Even if the fitness only contains one measure, keep in mind that DEAP stores it as an iterable. Knowing that, you can understand why the evaluation function must return a tuple value (even if it is a 1-tuple) :

def evalSymbReg(individual, points):
    # Transform the tree expression in a callable function
    func = toolbox.compile(expr=individual)
    # Evaluate the mean squared error between the expression
    # and the real function : x**4 + x**3 + x**2 + x
    sqerrors = ((func(x) - x**4 - x**3 - x**2 - x)**2 for x in points)
    return math.fsum(sqerrors) / len(points),

Returning only the value would produce strange behaviors and errors, as the selection and stats functions relies on the fact that the fitness is always an iterable.

Afterwards, we register the evaluation function. We also choose the selection method (a tournament of size 3), the mate method (one point crossover with uniform probability over all the nodes), the mutation method (an uniform probability mutation which may append a new full sub-tree to a node).

Then, we decorate the mate and mutate method to limit the height of generated individuals.
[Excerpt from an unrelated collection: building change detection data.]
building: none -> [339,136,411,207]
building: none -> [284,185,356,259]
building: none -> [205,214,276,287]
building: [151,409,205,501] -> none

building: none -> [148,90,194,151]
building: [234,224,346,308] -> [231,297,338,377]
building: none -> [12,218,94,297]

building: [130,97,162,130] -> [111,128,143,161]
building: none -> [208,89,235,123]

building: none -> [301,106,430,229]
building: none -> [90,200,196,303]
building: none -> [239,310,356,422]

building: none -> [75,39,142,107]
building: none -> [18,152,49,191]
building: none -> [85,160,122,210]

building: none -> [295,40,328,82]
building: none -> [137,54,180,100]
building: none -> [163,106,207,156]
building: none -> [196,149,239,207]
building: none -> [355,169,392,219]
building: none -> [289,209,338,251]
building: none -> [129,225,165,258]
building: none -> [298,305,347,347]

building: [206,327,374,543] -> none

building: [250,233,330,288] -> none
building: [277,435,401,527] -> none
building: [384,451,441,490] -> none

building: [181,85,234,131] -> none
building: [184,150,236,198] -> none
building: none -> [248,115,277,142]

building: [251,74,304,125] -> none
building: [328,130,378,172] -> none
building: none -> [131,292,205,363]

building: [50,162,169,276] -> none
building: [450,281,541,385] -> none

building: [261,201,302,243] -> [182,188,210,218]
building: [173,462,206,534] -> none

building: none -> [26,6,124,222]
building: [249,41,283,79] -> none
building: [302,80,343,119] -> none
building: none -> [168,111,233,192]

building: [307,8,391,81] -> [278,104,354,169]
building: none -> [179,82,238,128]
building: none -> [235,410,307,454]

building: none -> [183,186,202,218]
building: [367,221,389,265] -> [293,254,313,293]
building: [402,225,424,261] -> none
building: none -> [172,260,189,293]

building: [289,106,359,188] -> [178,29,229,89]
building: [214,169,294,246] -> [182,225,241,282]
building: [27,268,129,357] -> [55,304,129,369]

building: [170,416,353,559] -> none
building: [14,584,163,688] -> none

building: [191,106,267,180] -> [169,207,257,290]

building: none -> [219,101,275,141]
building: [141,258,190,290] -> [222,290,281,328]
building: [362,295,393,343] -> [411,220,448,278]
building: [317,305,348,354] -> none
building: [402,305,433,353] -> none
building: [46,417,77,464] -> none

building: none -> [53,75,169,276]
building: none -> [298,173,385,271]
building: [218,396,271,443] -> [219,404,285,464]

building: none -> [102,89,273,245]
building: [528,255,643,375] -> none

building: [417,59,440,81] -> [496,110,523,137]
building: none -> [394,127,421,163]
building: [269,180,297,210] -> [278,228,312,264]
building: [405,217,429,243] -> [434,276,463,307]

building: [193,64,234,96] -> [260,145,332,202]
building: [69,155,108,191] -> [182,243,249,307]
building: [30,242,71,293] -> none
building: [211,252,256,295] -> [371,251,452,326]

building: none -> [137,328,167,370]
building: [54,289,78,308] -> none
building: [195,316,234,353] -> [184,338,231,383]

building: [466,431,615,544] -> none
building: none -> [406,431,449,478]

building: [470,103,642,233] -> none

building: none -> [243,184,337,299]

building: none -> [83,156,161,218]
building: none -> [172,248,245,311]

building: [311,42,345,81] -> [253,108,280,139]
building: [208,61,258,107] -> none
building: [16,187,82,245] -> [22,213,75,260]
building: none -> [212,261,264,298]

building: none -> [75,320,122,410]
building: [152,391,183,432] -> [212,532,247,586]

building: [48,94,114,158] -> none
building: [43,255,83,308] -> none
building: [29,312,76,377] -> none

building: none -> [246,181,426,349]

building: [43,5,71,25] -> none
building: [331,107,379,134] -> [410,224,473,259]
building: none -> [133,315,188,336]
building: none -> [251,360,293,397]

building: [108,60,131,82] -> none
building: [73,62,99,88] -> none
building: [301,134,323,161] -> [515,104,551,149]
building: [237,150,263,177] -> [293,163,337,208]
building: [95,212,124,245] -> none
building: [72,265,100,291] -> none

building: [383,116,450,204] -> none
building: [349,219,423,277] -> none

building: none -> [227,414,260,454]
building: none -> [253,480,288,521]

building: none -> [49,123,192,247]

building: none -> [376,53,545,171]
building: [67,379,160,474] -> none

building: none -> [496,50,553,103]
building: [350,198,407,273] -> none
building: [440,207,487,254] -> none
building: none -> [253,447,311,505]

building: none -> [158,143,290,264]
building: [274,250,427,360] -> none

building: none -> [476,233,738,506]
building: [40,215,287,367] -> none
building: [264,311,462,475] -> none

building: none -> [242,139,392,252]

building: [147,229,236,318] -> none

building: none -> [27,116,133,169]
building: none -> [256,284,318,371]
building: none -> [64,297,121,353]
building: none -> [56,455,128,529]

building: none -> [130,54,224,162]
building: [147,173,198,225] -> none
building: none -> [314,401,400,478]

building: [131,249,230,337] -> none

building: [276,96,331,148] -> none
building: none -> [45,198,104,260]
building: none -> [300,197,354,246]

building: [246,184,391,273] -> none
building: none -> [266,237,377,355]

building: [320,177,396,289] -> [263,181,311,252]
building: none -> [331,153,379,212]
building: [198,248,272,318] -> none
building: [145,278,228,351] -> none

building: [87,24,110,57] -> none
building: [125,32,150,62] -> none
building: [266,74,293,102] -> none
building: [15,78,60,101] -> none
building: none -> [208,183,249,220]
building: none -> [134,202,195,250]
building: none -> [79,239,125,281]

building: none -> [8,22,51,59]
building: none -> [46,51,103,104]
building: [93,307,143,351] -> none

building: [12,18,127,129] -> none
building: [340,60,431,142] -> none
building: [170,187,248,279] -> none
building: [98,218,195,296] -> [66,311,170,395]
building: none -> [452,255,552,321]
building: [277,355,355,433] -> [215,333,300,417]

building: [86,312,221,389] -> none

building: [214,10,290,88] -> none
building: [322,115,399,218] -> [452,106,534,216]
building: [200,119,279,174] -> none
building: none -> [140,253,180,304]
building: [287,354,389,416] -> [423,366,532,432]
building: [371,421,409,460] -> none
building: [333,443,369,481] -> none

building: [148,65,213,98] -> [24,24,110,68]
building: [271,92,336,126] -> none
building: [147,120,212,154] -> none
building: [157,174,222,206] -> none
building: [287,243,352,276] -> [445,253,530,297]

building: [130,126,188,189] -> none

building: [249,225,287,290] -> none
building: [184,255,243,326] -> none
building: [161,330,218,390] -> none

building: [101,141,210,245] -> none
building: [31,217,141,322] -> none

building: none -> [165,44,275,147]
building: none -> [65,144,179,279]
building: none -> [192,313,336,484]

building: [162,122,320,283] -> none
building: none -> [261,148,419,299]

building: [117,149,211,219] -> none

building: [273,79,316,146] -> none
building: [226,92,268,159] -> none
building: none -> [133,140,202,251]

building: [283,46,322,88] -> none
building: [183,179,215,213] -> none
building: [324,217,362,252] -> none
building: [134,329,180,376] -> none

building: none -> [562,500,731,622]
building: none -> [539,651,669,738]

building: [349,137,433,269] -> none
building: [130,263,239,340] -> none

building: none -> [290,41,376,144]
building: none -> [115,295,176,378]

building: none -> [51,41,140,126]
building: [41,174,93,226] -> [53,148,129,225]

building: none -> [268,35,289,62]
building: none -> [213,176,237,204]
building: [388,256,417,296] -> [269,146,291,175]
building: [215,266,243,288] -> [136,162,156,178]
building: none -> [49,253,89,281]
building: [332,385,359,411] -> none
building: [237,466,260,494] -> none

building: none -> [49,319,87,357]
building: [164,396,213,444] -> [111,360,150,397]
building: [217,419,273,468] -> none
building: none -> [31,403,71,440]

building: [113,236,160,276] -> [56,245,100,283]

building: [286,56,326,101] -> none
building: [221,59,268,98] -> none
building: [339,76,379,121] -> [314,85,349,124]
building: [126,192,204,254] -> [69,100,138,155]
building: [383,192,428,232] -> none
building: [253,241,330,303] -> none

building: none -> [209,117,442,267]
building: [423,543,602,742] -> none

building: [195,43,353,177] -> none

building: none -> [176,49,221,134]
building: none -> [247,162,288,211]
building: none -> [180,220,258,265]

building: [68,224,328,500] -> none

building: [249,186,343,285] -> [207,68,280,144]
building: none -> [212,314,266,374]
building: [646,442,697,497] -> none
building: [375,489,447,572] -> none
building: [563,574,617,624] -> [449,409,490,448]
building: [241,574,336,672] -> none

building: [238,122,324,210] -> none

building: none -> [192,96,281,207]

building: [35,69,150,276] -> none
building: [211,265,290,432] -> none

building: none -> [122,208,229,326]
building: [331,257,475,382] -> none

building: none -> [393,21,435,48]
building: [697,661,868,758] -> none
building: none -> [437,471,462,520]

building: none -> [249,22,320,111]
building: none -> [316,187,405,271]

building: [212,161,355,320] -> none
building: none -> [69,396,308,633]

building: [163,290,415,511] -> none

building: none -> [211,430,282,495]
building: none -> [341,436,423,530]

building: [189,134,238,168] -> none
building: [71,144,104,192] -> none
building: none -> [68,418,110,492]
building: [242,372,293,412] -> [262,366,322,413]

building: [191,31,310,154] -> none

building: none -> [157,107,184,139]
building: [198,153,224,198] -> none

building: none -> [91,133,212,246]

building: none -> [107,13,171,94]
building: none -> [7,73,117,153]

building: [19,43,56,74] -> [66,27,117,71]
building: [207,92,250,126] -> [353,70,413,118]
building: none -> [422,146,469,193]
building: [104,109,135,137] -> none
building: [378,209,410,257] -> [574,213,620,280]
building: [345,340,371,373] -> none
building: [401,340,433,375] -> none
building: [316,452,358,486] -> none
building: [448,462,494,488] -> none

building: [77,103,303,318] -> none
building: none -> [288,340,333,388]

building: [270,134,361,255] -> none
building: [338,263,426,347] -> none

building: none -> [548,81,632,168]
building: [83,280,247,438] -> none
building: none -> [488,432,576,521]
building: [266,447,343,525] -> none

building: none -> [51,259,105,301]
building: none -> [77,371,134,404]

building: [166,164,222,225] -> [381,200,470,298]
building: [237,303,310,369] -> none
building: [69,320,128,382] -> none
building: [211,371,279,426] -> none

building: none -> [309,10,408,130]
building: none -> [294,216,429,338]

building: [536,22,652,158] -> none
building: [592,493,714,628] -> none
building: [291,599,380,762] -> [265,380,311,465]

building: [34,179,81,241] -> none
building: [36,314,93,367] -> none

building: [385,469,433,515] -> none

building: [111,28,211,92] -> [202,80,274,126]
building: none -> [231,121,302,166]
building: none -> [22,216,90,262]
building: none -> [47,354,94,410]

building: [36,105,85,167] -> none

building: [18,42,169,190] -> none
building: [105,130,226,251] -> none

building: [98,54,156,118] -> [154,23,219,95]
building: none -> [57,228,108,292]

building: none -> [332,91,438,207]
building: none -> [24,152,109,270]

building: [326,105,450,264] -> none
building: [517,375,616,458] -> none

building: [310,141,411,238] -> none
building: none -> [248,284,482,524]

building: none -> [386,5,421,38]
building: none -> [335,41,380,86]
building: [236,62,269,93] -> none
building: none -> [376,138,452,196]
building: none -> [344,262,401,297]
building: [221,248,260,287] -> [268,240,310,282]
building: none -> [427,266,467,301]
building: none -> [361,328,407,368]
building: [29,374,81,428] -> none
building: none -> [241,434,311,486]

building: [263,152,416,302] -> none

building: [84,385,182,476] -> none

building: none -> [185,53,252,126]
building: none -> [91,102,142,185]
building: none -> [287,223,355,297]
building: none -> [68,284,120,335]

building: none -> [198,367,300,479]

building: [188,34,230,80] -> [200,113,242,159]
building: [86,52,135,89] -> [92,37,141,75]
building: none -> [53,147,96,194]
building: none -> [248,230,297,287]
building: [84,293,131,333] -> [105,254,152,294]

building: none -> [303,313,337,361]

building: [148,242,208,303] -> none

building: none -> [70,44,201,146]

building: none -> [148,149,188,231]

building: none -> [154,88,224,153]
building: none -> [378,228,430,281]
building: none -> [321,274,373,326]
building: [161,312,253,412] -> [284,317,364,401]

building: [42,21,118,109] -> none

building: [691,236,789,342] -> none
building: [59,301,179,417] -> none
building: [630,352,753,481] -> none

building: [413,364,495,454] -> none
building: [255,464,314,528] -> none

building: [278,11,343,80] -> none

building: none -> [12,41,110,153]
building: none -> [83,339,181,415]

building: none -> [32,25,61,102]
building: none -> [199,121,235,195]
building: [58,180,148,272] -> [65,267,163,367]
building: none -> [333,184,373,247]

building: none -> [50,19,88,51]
This is done to avoid an important draw back of genetic programming : bloat. Koza in his book on genetic programming suggest to use a max depth of 17.

At this point, any structure with an access to the toolbox instance will also have access to all of those registered parameters. Of course, the user could register other parameters basing on his needs.

Statistics

Although optional, statistics are often useful in evolutionary programming. DEAP offers a simple class which can handle most of the “boring work”. In this case, we want to compute the mean, standard deviation, minimum, and maximum of both the individuals fitness and size. For that we’ll use a MultiStatistics object.

    stats_fit = tools.Statistics(lambda ind: ind.fitness.values)
    stats_size = tools.Statistics(len)
    mstats = tools.MultiStatistics(fitness=stats_fit, size=stats_size)
    mstats.register("avg", numpy.mean)
    mstats.register("std", numpy.std)
    mstats.register("min", numpy.min)
    mstats.register("max", numpy.max)

Note that a simple Statistics object can be used, as in previous examples when statistics over a single key are desired.

Launching the evolution

At this point, DEAP has all the information needed to begin the evolutionary process, but nothing has been initialized. We can start the evolution by creating the population and then calling a complete algorithm. In this case, we’ll use eaSimple().

    pop = toolbox.population(n=300)
    hof = tools.HallOfFame(1)
    pop, log = algorithms.eaSimple(pop, toolbox, 0.5, 0.1, 40, stats=mstats,
                                   halloffame=hof, verbose=True)

The hall of fame is a specific structure which contains the n best individuals (here, the best one only).

The complete examples/gp/symbreg.

Reference

John R. Koza, “Genetic Programming: On the Programming of Computers by Means of Natural Selection”, MIT Press, 1992, pages 162-169.